## Problem details
How many lines below contain the word "stack"? Give only the number.

## Provided data
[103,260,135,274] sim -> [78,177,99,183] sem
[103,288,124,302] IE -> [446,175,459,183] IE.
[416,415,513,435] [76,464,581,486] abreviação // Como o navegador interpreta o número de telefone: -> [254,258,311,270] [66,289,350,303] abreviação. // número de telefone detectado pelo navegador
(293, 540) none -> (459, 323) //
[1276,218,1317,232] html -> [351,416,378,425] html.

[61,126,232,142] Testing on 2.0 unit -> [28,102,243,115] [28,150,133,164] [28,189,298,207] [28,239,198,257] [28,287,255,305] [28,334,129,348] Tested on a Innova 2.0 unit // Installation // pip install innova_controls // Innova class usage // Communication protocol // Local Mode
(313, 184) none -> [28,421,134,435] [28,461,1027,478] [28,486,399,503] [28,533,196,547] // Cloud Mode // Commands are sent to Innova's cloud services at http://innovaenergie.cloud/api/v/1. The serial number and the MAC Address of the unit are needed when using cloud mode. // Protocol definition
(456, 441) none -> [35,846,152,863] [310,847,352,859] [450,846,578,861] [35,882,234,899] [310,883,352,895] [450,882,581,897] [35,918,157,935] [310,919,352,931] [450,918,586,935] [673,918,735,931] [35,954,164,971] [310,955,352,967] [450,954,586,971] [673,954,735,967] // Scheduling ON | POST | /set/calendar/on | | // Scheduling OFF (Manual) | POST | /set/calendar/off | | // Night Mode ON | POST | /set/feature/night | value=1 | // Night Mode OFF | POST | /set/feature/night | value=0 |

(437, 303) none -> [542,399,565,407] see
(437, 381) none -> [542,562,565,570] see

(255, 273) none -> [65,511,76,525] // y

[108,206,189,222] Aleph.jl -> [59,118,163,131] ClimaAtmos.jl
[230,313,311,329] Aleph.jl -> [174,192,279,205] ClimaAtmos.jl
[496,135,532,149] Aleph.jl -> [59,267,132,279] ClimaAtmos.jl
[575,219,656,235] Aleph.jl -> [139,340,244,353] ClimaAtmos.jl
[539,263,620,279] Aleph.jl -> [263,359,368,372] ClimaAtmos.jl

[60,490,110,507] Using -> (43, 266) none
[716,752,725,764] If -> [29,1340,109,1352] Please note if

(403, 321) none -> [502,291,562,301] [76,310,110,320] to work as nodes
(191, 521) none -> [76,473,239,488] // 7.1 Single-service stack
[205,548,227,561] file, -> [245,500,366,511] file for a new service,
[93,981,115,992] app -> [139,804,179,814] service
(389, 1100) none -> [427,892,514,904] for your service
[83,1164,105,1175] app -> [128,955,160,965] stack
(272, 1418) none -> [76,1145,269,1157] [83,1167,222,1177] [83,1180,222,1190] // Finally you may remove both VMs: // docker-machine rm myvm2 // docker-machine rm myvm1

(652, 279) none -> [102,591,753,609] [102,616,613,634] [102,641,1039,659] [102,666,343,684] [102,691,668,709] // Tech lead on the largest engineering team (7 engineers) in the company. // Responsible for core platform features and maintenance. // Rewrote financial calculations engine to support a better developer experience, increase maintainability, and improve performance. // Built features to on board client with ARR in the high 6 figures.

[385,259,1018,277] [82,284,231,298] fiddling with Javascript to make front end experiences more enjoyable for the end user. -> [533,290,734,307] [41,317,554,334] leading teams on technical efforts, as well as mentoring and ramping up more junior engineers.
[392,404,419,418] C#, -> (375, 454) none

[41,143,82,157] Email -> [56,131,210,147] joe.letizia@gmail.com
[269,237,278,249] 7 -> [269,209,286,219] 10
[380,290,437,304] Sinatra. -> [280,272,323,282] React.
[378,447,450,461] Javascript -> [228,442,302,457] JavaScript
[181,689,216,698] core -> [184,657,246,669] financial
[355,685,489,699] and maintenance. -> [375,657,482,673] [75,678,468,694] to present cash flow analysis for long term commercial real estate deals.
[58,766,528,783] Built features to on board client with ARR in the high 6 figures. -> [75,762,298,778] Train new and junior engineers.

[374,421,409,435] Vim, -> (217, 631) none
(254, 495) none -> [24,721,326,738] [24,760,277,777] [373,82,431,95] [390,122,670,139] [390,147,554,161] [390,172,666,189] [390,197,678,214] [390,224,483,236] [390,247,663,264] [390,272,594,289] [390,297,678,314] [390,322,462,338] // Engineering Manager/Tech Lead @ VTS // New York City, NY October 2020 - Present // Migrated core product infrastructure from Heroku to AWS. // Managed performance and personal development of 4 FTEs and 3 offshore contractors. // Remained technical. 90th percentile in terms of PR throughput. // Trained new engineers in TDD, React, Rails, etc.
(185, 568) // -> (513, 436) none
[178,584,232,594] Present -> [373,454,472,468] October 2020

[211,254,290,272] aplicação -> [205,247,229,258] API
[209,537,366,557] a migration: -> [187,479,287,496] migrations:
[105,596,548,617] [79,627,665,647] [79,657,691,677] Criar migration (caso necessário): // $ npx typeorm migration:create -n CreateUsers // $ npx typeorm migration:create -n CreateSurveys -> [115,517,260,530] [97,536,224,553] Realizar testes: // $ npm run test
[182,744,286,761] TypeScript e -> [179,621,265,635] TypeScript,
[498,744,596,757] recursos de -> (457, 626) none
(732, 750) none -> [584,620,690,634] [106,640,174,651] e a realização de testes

## Task result
2